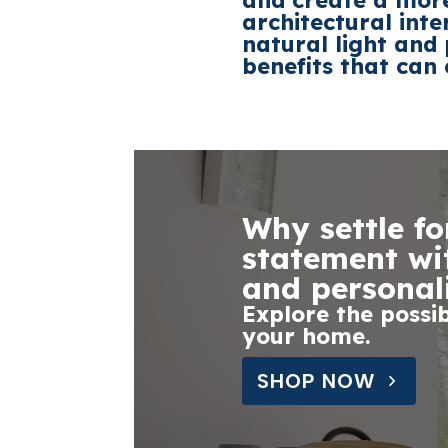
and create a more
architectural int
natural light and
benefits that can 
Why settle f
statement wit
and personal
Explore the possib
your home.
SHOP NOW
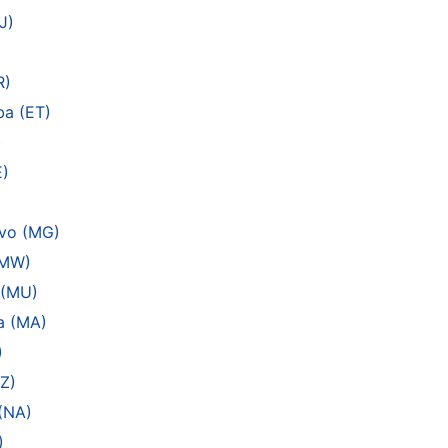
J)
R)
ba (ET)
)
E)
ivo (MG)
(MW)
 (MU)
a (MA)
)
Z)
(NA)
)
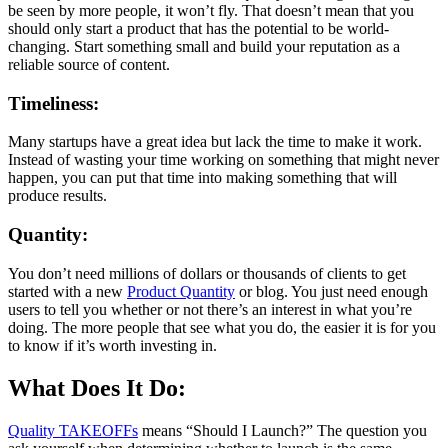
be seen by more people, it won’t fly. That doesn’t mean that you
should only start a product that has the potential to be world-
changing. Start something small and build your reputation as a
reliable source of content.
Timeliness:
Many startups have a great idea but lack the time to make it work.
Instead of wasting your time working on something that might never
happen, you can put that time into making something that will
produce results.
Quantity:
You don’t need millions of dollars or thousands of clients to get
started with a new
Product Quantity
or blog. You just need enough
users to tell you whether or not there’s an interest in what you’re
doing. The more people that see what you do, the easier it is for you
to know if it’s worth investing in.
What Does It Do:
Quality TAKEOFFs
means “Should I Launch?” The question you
_ _ _ _ _ _ _
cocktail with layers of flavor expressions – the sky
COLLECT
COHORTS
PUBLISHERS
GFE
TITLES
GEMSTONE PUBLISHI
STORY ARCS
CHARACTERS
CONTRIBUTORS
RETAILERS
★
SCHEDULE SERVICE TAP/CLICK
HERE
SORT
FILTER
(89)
_ _ _ _ _ _ _
## Task requirements:
Output the lines above between the one holding "or blog. You just need enough" and the one holding "The question you", inclusive, with nothing before or after them.

## Solved problem:
or blog. You just need enough
users to tell you whether or not there’s an interest in what you’re
doing. The more people that see what you do, the easier it is for you
to know if it’s worth investing in.
What Does It Do:
Quality TAKEOFFs
means “Should I Launch?” The question you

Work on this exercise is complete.